> _SET EXERCISE A_
According to the parallel files text, what header file extension goes with serial vtu files?
> _SET EXERCISE B_
Pick up the text on parallel VTK files and continue it, starting right after its final sentence.

> _SOURCE EXCERPT_

Parallel files
The parallel file formats do not actually store any data in the file. Instead, the data is broken into pieces, each of which is stored in a serial file, and an extra header file is created containing pointers to the corresponding serial files. The header file extension is the serial extension prepended with a p
. For instance, for serial vtu
files, the corresponding header file extension is pvtu
.
Generating a parallel data file
The parallel header file and the corresponding serial files are generated by a single call to pvtk_grid
. Its signature is
pvtk_grid(
filename, args...;
part, nparts, ismain = (part == 1), ghost_level = 0, kwargs...,
)
which returns a handler representing a parallel VTK file that can be appended with cell and point data and eventually written to disk with close
as usual. In an MPI job, close
will cause each rank to write a serial file and just a single rank (e.g., rank 0) will write the header file.
This signature is valid for unstructured grids. For the case of structured grids, there are small differences detailed further below.

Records

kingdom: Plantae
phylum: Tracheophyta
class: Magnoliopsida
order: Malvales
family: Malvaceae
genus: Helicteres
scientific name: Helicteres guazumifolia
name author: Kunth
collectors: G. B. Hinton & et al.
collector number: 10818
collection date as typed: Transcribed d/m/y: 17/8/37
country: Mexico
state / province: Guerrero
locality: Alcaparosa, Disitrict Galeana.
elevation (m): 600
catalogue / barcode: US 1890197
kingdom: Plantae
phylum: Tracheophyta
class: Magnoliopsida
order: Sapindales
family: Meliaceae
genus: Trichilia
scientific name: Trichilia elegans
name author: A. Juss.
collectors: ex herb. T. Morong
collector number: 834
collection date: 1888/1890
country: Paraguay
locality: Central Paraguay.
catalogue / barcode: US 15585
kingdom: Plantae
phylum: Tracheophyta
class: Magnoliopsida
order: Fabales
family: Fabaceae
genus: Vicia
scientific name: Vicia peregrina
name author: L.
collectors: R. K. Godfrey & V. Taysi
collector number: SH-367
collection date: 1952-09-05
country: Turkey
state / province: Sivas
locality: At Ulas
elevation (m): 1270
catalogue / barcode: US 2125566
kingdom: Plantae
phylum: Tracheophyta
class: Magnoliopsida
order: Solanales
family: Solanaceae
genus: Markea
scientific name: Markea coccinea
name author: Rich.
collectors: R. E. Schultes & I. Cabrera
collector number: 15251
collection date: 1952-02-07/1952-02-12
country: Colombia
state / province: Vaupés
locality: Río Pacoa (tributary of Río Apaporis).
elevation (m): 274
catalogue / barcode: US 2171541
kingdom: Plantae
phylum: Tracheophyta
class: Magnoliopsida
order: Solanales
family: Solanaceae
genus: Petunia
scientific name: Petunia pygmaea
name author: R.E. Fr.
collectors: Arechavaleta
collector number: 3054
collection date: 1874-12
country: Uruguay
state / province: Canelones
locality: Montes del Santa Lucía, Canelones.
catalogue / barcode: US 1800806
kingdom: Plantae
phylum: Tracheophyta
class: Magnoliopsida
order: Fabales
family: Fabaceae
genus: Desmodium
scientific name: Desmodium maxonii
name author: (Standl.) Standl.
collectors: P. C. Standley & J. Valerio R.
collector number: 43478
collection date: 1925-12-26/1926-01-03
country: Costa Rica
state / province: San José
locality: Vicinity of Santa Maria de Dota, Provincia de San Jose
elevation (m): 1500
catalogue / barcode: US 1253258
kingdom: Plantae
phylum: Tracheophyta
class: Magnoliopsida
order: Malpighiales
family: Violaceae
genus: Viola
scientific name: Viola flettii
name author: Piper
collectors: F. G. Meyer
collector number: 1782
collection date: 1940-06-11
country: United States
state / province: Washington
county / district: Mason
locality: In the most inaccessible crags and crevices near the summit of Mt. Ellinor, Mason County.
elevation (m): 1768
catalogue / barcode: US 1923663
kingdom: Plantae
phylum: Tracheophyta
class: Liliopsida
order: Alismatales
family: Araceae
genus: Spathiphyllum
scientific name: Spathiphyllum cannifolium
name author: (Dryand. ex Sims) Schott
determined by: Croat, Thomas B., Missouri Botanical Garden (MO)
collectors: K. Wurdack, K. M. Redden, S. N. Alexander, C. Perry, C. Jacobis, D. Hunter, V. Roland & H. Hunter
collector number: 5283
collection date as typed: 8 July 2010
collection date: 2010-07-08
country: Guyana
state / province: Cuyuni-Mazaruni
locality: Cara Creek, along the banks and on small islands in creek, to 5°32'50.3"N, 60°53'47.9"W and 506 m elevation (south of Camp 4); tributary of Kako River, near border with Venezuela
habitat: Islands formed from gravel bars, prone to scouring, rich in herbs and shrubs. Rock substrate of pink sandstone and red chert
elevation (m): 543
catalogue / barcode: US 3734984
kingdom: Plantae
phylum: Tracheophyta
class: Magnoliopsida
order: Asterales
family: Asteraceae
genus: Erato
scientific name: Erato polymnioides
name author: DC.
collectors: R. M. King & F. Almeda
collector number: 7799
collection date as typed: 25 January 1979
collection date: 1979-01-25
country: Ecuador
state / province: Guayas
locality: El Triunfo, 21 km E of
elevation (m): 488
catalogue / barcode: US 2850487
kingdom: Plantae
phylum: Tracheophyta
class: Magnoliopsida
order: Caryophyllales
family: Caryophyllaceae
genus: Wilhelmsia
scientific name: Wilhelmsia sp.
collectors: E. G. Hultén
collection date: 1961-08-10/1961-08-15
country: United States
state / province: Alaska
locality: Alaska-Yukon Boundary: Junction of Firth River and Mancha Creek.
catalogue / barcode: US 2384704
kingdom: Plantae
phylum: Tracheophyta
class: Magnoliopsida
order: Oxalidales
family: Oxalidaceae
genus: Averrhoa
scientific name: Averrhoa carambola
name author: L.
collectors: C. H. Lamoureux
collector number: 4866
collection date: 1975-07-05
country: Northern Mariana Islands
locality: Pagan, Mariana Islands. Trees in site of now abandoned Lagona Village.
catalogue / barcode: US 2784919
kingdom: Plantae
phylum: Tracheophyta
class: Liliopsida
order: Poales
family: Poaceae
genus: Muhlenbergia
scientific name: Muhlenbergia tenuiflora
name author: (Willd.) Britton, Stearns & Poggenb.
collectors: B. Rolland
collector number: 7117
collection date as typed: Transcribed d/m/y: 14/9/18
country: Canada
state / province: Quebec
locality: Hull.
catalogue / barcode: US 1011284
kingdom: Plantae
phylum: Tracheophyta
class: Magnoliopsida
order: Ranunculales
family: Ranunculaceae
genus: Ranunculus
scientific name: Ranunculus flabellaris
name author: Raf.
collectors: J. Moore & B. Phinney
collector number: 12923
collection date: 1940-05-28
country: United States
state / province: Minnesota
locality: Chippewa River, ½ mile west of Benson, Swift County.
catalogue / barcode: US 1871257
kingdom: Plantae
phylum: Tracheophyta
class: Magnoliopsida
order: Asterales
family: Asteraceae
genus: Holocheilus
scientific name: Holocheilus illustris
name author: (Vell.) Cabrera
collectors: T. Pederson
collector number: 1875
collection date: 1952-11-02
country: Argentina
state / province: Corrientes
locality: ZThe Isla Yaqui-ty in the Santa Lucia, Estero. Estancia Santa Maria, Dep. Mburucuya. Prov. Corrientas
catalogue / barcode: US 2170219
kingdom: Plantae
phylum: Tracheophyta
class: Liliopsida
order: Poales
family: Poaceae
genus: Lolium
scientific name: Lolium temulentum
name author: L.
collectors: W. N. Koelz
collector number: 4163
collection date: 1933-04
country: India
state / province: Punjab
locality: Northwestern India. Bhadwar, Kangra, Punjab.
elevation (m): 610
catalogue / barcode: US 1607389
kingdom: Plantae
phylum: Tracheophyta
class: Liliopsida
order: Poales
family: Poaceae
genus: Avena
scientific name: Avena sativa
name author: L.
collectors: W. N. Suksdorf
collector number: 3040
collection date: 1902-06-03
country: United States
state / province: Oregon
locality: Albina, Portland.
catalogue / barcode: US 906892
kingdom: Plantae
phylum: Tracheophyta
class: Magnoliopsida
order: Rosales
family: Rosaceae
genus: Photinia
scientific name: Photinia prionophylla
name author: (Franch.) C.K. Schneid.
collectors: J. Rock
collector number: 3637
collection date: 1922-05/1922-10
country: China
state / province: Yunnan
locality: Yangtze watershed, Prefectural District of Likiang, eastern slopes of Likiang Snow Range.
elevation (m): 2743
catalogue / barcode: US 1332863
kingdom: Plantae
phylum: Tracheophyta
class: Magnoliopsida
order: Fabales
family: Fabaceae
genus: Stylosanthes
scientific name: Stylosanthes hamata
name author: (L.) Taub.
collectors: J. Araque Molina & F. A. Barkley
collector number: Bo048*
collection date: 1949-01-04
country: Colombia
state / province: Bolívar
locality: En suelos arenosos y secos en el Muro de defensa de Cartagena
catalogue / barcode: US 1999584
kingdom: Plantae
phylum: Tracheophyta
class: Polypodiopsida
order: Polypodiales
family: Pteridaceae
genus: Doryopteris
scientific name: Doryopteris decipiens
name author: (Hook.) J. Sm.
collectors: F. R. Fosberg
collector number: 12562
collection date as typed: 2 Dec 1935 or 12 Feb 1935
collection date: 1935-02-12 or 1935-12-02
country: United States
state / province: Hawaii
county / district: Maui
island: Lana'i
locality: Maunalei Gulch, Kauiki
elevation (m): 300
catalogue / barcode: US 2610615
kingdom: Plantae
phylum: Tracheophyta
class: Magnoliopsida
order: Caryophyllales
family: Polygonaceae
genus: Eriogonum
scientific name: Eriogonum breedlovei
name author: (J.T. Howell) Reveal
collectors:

> _FINAL ANSWER A_
pvtu

> _FINAL ANSWER B_
Positional and keyword arguments in args
and kwargs
are passed to vtk_grid
verbatim. Note that serial filenames are automatically generated from filename
and from the process id part
.
The following keyword arguments only apply to parallel VTK file formats.
Mandatory ones are:
part
: current (1-based) part id (typically MPI rank + 1),nparts
: total number of parts (typically the MPI communicator size).
Optional ones are:
ismain
:true
if the current part idpart
is the main (the only one that will write the header file),ghost_level
: ghost level.
Parallel structured files
For structured grids, one needs to specify the portion of the grid associated to each process. This is done via the extents
keyword argument, which must be an array containing the data ranges along each dimension associated to each process. For example, for a dataset of global dimensions $15×12×4$ distributed across 4 processes, this array may look like the following:
extents = [
( 1:10, 1:5, 1:4), # process 1
(10:15, 1:5, 1:4), # process 2
( 1:10, 5:12, 1:4), # process 3
(10:15, 5:12, 1:4), # process 4
]
In practice, in parallel applications, all processes need to have this information, and the extents
argument must be the same for all processes. Also note that the length of the extents
array gives the number of processes, and therefore the nparts
argument is redundant and not needed for structured grids.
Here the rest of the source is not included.